Comment 8 Xepher 2018-09-08 04:01:10 UTC

I just spent about 6 hours tracking this down, manually bisecting kernel configs between working and non. It appears that, at the very least, it does now require CONFIG_NUMA and CONFIG_CPUSETS to get CUDA working with >396.24

CONFIG_ACPI_NUMA is NOT required for my (intel) system, neither is the AMD_NUMA option. It is possible that other CGROUP options are required as well, but those weren't in my initial bisection.


/dev/shm/cuda_injection_path_shm is a red herring. It "always" fails, even on working systems, as does the /tmp/nvidia-mps/control socket open.


Currently working, kernel 4.18.6 with 396.54 driver.

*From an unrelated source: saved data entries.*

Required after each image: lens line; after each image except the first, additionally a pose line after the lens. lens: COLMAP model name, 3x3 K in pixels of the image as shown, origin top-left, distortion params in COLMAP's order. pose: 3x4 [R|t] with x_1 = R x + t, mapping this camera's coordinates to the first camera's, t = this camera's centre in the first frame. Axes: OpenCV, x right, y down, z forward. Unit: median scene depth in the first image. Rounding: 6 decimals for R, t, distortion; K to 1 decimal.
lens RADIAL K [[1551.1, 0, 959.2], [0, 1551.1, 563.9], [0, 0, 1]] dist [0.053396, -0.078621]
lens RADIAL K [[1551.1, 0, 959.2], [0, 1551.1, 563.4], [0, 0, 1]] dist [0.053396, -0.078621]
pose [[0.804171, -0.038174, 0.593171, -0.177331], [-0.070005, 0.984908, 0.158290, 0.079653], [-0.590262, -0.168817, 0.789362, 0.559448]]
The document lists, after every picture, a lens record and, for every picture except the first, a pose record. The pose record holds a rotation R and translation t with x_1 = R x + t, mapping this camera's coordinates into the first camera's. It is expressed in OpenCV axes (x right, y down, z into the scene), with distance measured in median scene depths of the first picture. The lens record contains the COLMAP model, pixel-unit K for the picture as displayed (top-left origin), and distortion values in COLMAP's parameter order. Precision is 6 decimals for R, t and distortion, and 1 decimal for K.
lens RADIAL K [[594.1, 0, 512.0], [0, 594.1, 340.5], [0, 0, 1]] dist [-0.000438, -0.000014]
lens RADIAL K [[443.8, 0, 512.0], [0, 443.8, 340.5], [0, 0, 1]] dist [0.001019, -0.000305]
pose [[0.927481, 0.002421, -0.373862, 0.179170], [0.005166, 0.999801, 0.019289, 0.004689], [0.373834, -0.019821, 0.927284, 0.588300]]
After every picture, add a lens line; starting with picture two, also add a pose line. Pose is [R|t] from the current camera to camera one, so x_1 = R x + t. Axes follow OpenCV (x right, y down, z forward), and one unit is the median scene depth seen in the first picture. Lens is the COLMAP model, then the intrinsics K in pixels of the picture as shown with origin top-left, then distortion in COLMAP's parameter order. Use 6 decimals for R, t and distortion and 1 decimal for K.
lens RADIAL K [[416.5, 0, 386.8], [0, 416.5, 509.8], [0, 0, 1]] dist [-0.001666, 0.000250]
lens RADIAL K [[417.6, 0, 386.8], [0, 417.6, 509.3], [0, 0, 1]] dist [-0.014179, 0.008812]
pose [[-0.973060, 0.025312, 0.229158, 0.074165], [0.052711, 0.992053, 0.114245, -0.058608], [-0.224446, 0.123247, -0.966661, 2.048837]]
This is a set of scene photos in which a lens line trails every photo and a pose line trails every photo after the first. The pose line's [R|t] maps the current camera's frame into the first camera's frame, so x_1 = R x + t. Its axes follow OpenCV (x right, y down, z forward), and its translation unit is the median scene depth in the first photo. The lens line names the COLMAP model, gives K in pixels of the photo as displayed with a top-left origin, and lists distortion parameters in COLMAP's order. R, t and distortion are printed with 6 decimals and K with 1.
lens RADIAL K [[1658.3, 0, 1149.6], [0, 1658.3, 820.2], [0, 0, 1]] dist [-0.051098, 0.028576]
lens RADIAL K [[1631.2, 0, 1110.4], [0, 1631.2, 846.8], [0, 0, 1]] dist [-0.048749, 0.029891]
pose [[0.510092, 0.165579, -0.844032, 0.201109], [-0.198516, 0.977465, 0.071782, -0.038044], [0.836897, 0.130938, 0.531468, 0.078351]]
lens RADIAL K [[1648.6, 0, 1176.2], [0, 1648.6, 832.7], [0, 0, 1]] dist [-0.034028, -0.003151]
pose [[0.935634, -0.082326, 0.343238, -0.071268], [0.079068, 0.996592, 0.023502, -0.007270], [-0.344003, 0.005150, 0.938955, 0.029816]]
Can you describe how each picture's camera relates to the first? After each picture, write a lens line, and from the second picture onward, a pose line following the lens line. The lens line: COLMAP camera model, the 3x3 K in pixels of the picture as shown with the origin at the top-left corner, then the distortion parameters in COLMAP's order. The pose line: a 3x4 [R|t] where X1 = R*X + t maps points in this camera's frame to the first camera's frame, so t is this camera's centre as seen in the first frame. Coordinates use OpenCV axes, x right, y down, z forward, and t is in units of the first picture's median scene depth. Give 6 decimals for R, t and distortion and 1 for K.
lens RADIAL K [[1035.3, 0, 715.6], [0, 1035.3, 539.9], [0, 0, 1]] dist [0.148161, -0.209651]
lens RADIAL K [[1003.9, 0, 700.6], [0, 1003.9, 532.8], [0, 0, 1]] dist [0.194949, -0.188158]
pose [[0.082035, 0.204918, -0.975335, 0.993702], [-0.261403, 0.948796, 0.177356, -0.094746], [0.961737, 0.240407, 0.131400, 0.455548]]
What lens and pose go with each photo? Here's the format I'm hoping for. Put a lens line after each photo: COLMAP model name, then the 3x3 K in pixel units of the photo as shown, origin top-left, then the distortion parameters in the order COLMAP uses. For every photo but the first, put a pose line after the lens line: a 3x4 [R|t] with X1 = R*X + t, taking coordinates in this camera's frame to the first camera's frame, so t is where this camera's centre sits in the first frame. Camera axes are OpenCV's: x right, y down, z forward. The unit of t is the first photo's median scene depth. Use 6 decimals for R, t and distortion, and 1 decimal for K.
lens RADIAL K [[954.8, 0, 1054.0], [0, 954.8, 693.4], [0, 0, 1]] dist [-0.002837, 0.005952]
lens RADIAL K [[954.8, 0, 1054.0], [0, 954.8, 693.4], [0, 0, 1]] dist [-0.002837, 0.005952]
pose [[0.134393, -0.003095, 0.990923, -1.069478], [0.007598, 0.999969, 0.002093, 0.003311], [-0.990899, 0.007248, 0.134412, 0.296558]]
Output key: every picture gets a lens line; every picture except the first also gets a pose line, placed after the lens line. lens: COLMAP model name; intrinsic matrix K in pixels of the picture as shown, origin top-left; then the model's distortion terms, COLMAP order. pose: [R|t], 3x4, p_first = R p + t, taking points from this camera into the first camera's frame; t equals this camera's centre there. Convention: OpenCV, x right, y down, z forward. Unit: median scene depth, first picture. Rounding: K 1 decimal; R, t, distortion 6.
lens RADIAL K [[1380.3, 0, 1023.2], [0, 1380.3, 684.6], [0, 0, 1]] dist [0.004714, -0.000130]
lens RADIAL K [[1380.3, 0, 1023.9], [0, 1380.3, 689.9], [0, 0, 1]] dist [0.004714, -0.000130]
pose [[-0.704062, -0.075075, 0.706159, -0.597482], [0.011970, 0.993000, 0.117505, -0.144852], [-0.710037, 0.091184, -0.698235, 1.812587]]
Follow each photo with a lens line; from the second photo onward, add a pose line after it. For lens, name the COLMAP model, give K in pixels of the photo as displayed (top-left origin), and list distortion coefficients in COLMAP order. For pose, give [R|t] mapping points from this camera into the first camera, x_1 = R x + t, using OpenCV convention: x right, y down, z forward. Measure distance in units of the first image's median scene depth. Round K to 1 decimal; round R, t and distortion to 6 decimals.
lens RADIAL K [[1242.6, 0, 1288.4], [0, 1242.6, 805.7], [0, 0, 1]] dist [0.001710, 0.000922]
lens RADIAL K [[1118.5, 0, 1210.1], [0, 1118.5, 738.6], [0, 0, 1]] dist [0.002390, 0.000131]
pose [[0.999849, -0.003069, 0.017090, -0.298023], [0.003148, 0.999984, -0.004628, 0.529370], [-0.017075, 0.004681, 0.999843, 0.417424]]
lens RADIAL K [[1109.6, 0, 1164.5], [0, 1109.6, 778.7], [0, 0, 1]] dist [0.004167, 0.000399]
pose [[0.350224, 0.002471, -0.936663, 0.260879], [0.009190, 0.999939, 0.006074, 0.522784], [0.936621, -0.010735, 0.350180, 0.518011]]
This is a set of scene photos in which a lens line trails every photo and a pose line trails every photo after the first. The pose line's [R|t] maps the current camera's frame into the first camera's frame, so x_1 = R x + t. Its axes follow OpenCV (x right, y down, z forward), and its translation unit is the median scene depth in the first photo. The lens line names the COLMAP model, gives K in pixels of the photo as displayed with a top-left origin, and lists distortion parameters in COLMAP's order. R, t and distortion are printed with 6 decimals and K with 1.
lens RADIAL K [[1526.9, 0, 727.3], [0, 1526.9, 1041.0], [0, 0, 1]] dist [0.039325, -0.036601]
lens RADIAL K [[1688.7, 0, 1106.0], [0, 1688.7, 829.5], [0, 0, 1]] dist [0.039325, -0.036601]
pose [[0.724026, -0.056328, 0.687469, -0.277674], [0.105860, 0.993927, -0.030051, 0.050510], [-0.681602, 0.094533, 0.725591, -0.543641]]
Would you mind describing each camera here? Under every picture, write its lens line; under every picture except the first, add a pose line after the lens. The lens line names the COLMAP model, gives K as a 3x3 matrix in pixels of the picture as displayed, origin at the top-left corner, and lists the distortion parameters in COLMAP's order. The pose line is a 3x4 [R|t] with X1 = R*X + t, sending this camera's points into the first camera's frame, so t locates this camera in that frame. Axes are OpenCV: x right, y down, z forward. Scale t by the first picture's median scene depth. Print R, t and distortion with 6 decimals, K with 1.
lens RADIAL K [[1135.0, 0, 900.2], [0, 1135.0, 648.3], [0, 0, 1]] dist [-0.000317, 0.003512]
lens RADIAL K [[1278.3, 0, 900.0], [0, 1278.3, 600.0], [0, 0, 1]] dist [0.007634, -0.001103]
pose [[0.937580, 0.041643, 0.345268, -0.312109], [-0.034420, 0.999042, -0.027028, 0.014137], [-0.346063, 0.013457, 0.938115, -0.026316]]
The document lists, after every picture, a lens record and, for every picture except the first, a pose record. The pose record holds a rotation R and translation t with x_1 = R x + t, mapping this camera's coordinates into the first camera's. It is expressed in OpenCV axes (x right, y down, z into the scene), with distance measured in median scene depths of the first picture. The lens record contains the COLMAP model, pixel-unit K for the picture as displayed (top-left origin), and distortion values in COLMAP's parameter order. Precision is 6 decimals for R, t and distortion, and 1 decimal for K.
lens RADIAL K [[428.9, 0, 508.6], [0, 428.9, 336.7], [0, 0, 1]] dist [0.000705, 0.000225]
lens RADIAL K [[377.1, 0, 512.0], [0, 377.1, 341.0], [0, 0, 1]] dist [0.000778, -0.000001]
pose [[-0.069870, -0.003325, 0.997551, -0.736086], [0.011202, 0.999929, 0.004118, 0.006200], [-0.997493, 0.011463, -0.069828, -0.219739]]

Using ffmpeg to do NVENC and CUVID.

Comment 9 Thomas Albers 2018-09-11 14:35:11 UTC

Responding to comment # 1:
> there is no useflag for CUDA

In a way there is, for CUDA to work the driver must be built with UVM useflag.

Comment 10 Adam Jones 2018-09-12 21:19:09 UTC

As per https://devtalk.nvidia.com/default/topic/1037521/linux/cuda-broken-in-396-24-02-and-396-24-10-vulkan-beta-drivers-on-linux/3 and Xepher's suggestion above, enabling CONFIG_CPUSETS seems to have fixed things for me.

Comment 11 Ionen Wolkens gentoo-dev

2021-03-06 08:01:23 UTC

I think(?) this is obsolete, without NUMA nor CPUSETS, NVENC seems to work fine and nvidia mentioned this dependency was not intentional.

I imagine they changed this on their end.